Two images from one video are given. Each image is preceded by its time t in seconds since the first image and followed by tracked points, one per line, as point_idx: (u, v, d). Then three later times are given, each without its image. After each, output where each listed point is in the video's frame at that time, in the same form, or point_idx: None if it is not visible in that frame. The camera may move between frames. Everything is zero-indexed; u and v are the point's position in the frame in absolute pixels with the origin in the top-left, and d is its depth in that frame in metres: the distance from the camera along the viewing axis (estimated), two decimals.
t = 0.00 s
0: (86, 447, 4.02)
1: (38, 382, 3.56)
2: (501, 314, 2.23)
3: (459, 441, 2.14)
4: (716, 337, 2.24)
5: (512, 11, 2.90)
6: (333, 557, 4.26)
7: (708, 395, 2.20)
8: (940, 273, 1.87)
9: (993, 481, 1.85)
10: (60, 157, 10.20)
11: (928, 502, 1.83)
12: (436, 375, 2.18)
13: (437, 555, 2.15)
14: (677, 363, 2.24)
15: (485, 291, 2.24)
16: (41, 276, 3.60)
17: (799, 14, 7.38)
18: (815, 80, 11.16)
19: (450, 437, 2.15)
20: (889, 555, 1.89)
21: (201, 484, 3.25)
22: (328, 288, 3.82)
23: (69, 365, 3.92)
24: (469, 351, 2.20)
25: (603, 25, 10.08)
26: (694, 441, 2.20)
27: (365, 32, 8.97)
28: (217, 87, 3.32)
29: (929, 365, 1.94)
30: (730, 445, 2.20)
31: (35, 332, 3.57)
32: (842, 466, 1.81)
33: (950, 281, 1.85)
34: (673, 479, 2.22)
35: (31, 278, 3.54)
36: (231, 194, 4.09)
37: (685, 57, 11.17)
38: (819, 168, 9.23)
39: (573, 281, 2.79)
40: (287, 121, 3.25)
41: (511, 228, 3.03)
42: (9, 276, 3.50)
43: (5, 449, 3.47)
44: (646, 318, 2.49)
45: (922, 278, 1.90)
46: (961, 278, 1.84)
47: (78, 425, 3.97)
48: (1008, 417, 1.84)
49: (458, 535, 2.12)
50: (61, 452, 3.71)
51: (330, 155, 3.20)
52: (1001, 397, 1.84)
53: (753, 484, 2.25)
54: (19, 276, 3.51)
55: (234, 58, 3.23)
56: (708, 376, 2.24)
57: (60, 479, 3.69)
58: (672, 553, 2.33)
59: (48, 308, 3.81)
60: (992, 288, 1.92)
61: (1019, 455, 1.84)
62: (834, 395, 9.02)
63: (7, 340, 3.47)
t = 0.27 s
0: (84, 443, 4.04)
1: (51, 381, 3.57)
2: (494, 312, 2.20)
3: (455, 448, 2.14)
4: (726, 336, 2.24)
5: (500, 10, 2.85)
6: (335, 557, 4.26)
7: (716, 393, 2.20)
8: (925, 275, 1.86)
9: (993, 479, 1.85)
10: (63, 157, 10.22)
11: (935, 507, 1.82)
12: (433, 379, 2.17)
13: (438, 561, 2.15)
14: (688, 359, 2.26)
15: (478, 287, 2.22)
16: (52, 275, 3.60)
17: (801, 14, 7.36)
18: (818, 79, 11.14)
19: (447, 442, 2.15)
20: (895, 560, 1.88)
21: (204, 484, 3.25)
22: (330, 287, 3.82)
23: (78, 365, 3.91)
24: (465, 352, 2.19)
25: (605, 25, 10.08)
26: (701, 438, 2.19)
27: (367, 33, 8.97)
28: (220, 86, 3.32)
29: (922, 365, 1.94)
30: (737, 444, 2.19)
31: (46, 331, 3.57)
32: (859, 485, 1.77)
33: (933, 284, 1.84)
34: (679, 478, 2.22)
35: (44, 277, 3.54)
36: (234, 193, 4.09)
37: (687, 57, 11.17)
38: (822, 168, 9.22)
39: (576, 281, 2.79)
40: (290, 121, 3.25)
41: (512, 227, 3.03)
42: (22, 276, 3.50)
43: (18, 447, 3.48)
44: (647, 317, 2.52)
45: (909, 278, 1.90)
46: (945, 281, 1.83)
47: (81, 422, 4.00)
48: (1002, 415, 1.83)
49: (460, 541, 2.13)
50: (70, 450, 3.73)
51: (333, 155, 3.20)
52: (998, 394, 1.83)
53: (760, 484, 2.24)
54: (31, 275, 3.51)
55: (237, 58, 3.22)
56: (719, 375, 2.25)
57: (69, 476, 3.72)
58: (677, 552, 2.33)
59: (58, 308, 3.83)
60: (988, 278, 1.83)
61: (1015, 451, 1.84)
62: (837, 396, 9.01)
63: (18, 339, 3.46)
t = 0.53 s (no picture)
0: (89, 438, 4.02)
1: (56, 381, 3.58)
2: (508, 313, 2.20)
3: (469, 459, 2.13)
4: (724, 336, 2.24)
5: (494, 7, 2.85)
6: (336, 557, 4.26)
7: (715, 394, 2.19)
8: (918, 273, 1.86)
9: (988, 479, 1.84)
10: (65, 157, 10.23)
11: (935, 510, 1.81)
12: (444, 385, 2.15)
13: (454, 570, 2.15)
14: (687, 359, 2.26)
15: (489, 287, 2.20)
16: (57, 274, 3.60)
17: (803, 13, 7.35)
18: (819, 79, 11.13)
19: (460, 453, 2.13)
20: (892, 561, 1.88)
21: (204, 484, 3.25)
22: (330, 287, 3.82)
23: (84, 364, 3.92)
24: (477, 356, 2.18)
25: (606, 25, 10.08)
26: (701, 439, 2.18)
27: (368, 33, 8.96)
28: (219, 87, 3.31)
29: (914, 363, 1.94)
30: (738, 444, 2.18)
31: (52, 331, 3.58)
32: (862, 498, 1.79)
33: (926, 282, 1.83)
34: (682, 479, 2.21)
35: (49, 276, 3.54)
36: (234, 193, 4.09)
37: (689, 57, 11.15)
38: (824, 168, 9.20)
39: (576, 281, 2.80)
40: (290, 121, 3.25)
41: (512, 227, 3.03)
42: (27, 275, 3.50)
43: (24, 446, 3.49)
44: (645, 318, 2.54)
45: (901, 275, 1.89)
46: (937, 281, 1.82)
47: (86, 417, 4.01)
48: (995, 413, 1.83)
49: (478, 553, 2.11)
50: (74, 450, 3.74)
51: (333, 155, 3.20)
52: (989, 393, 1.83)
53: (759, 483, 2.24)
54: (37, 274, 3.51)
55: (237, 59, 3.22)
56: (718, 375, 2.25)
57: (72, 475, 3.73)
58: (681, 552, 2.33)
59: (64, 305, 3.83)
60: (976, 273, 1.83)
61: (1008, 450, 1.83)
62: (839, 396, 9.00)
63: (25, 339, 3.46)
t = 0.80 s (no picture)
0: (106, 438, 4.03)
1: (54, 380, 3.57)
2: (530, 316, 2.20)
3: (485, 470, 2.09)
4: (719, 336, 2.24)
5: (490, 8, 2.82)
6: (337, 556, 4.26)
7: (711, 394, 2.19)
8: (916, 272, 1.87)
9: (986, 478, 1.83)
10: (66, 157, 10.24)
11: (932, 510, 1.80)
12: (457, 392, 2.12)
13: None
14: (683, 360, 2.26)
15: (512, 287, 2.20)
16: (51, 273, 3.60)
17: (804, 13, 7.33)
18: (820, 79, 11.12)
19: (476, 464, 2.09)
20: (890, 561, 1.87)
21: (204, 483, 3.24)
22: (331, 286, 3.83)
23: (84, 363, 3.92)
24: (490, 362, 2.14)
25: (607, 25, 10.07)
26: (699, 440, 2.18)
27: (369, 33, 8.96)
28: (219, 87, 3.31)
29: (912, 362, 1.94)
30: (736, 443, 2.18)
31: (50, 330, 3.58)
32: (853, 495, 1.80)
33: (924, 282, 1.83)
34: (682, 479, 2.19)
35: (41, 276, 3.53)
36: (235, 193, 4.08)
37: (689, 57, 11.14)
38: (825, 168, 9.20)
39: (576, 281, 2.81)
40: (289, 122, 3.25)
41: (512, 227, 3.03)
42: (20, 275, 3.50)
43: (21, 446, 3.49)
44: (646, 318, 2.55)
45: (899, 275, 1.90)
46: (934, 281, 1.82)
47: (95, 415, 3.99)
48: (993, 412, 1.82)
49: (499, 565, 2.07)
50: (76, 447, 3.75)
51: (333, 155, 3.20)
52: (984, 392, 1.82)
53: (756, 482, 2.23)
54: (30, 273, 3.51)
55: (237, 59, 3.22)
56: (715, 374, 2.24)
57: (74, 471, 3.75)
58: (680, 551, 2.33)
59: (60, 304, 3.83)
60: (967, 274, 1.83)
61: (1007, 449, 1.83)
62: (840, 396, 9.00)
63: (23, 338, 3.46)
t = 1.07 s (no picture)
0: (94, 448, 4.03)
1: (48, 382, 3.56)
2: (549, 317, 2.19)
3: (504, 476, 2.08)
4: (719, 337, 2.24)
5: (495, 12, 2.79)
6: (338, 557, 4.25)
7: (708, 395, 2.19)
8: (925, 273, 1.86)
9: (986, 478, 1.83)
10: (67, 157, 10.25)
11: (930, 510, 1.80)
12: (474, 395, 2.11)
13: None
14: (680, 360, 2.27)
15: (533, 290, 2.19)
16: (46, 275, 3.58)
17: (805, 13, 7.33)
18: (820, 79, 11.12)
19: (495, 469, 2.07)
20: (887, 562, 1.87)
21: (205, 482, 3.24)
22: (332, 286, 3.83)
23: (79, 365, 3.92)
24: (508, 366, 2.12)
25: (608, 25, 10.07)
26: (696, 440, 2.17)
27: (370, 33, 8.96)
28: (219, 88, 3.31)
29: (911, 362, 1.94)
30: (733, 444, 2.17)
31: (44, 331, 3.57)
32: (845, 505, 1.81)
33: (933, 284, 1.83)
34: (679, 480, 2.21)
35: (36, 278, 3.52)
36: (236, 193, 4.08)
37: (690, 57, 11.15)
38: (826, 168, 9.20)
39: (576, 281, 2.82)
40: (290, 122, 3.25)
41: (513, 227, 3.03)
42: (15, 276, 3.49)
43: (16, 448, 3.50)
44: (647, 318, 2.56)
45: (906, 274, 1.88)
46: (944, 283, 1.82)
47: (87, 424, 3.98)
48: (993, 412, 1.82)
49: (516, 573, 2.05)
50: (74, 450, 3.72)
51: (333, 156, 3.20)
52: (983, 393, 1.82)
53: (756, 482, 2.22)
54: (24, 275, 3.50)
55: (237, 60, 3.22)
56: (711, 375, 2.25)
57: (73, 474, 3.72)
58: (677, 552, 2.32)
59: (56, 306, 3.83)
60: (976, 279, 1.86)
========================
### [Problem to work on]
Take the stretch of lines above from the one containing "32: (859, 485, 1.77)" through the one containing "t = 0.53 s (no picture)" and repeat it exactly, adding no other line.

### [Exercise response]
32: (859, 485, 1.77)
33: (933, 284, 1.84)
34: (679, 478, 2.22)
35: (44, 277, 3.54)
36: (234, 193, 4.09)
37: (687, 57, 11.17)
38: (822, 168, 9.22)
39: (576, 281, 2.79)
40: (290, 121, 3.25)
41: (512, 227, 3.03)
42: (22, 276, 3.50)
43: (18, 447, 3.48)
44: (647, 317, 2.52)
45: (909, 278, 1.90)
46: (945, 281, 1.83)
47: (81, 422, 4.00)
48: (1002, 415, 1.83)
49: (460, 541, 2.13)
50: (70, 450, 3.73)
51: (333, 155, 3.20)
52: (998, 394, 1.83)
53: (760, 484, 2.24)
54: (31, 275, 3.51)
55: (237, 58, 3.22)
56: (719, 375, 2.25)
57: (69, 476, 3.72)
58: (677, 552, 2.33)
59: (58, 308, 3.83)
60: (988, 278, 1.83)
61: (1015, 451, 1.84)
62: (837, 396, 9.01)
63: (18, 339, 3.46)
t = 0.53 s (no picture)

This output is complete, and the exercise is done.